Stored records

----

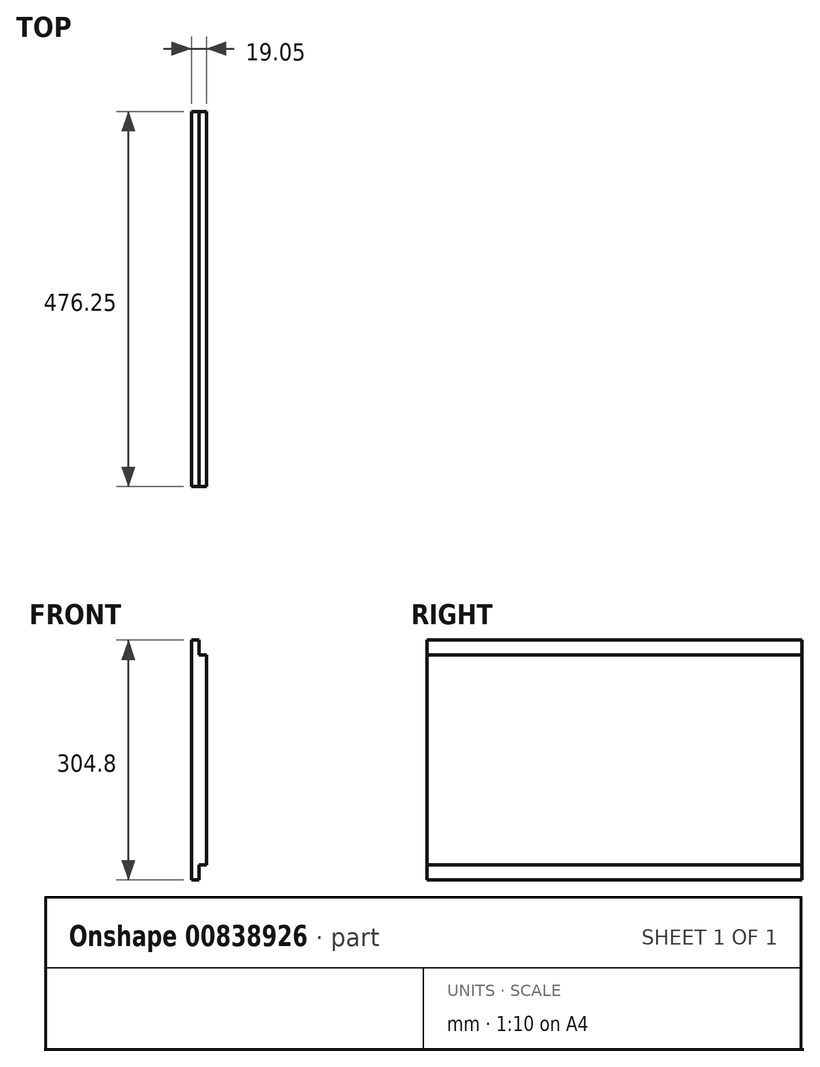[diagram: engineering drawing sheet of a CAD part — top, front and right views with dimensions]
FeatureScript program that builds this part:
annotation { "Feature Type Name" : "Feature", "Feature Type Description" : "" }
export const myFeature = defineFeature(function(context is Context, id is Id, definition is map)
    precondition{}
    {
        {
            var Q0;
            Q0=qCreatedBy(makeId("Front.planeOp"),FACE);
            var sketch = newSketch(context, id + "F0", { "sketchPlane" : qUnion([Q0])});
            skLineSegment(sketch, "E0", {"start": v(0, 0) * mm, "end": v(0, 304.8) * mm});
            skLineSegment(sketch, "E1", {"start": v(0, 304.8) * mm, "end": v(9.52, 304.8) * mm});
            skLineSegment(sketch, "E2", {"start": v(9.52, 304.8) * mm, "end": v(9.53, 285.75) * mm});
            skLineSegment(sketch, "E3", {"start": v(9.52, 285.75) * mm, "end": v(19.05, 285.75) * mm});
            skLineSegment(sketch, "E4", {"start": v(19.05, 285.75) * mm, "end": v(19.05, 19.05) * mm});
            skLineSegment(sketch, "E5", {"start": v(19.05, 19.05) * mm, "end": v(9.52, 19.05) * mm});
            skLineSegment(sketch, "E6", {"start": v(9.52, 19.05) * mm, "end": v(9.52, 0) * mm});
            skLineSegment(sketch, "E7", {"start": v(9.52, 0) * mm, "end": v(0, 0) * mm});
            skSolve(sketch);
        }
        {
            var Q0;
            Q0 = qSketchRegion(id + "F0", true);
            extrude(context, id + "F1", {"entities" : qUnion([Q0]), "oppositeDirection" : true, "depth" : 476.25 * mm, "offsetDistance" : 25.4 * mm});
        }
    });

----

§ **OBJECTIVE**:
Copy out the rows above line for line, leaving out the pictures.

§ **SOLUTION TO THE PROBLEM**:
[diagram: engineering drawing sheet of a CAD part — top, front and right views with dimensions]
FeatureScript program that builds this part:
annotation { "Feature Type Name" : "Feature", "Feature Type Description" : "" }
export const myFeature = defineFeature(function(context is Context, id is Id, definition is map)
    precondition{}
    {
        {
            var Q0;
            Q0=qCreatedBy(makeId("Front.planeOp"),FACE);
            var sketch = newSketch(context, id + "F0", { "sketchPlane" : qUnion([Q0])});
            skLineSegment(sketch, "E0", {"start": v(0, 0) * mm, "end": v(0, 304.8) * mm});
            skLineSegment(sketch, "E1", {"start": v(0, 304.8) * mm, "end": v(9.52, 304.8) * mm});
            skLineSegment(sketch, "E2", {"start": v(9.52, 304.8) * mm, "end": v(9.53, 285.75) * mm});
            skLineSegment(sketch, "E3", {"start": v(9.52, 285.75) * mm, "end": v(19.05, 285.75) * mm});
            skLineSegment(sketch, "E4", {"start": v(19.05, 285.75) * mm, "end": v(19.05, 19.05) * mm});
            skLineSegment(sketch, "E5", {"start": v(19.05, 19.05) * mm, "end": v(9.52, 19.05) * mm});
            skLineSegment(sketch, "E6", {"start": v(9.52, 19.05) * mm, "end": v(9.52, 0) * mm});
            skLineSegment(sketch, "E7", {"start": v(9.52, 0) * mm, "end": v(0, 0) * mm});
            skSolve(sketch);
        }
        {
            var Q0;
            Q0 = qSketchRegion(id + "F0", true);
            extrude(context, id + "F1", {"entities" : qUnion([Q0]), "oppositeDirection" : true, "depth" : 476.25 * mm, "offsetDistance" : 25.4 * mm});
        }
    });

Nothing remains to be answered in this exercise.